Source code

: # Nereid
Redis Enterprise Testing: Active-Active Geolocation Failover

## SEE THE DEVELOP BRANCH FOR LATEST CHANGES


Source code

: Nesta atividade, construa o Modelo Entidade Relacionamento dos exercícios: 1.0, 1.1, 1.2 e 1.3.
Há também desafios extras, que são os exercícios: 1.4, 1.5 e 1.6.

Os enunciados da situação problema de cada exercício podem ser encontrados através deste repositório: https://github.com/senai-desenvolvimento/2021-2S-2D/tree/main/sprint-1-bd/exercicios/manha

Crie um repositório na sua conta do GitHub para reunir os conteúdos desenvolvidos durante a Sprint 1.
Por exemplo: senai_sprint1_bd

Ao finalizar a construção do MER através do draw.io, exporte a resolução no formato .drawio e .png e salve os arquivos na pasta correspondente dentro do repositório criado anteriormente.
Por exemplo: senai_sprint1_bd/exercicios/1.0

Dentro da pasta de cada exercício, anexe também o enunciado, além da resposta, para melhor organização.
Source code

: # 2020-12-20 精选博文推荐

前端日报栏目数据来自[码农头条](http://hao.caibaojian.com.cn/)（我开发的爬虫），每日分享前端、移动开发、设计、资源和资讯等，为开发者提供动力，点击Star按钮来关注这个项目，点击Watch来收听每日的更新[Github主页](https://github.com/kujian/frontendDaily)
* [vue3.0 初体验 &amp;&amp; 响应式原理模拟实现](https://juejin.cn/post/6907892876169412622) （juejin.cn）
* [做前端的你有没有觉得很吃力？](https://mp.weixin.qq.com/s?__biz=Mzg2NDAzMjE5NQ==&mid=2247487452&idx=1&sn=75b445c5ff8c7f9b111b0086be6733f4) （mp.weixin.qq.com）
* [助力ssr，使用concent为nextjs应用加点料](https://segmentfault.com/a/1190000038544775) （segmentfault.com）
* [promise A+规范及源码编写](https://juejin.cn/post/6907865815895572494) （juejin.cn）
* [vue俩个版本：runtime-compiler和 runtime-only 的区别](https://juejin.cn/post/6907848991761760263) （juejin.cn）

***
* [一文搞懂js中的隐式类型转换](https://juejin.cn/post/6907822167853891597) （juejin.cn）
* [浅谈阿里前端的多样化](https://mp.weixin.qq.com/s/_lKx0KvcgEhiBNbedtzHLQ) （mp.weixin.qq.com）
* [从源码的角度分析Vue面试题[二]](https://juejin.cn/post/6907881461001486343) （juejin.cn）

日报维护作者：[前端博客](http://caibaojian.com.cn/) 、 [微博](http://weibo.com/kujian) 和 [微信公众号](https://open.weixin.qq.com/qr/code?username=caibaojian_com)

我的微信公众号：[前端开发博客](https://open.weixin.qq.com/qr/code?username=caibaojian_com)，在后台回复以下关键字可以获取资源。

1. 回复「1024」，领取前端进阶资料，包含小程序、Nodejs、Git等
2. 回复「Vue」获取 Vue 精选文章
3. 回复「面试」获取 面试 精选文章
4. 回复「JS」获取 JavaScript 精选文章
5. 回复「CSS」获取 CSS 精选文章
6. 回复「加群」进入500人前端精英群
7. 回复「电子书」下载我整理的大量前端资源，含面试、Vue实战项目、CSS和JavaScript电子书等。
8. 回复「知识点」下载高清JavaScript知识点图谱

^^^^^^^^^^^^^^^^

The task:
Output the data exactly, in full.

Final answer:
Source code

: # Nereid
Redis Enterprise Testing: Active-Active Geolocation Failover

## SEE THE DEVELOP BRANCH FOR LATEST CHANGES


Source code

: Nesta atividade, construa o Modelo Entidade Relacionamento dos exercícios: 1.0, 1.1, 1.2 e 1.3.
Há também desafios extras, que são os exercícios: 1.4, 1.5 e 1.6.

Os enunciados da situação problema de cada exercício podem ser encontrados através deste repositório: https://github.com/senai-desenvolvimento/2021-2S-2D/tree/main/sprint-1-bd/exercicios/manha

Crie um repositório na sua conta do GitHub para reunir os conteúdos desenvolvidos durante a Sprint 1.
Por exemplo: senai_sprint1_bd

Ao finalizar a construção do MER através do draw.io, exporte a resolução no formato .drawio e .png e salve os arquivos na pasta correspondente dentro do repositório criado anteriormente.
Por exemplo: senai_sprint1_bd/exercicios/1.0

Dentro da pasta de cada exercício, anexe também o enunciado, além da resposta, para melhor organização.
Source code

: # 2020-12-20 精选博文推荐

前端日报栏目数据来自[码农头条](http://hao.caibaojian.com.cn/)（我开发的爬虫），每日分享前端、移动开发、设计、资源和资讯等，为开发者提供动力，点击Star按钮来关注这个项目，点击Watch来收听每日的更新[Github主页](https://github.com/kujian/frontendDaily)
* [vue3.0 初体验 &amp;&amp; 响应式原理模拟实现](https://juejin.cn/post/6907892876169412622) （juejin.cn）
* [做前端的你有没有觉得很吃力？](https://mp.weixin.qq.com/s?__biz=Mzg2NDAzMjE5NQ==&mid=2247487452&idx=1&sn=75b445c5ff8c7f9b111b0086be6733f4) （mp.weixin.qq.com）
* [助力ssr，使用concent为nextjs应用加点料](https://segmentfault.com/a/1190000038544775) （segmentfault.com）
* [promise A+规范及源码编写](https://juejin.cn/post/6907865815895572494) （juejin.cn）
* [vue俩个版本：runtime-compiler和 runtime-only 的区别](https://juejin.cn/post/6907848991761760263) （juejin.cn）

***
* [一文搞懂js中的隐式类型转换](https://juejin.cn/post/6907822167853891597) （juejin.cn）
* [浅谈阿里前端的多样化](https://mp.weixin.qq.com/s/_lKx0KvcgEhiBNbedtzHLQ) （mp.weixin.qq.com）
* [从源码的角度分析Vue面试题[二]](https://juejin.cn/post/6907881461001486343) （juejin.cn）

日报维护作者：[前端博客](http://caibaojian.com.cn/) 、 [微博](http://weibo.com/kujian) 和 [微信公众号](https://open.weixin.qq.com/qr/code?username=caibaojian_com)

我的微信公众号：[前端开发博客](https://open.weixin.qq.com/qr/code?username=caibaojian_com)，在后台回复以下关键字可以获取资源。

1. 回复「1024」，领取前端进阶资料，包含小程序、Nodejs、Git等
2. 回复「Vue」获取 Vue 精选文章
3. 回复「面试」获取 面试 精选文章
4. 回复「JS」获取 JavaScript 精选文章
5. 回复「CSS」获取 CSS 精选文章
6. 回复「加群」进入500人前端精英群
7. 回复「电子书」下载我整理的大量前端资源，含面试、Vue实战项目、CSS和JavaScript电子书等。
8. 回复「知识点」下载高清JavaScript知识点图谱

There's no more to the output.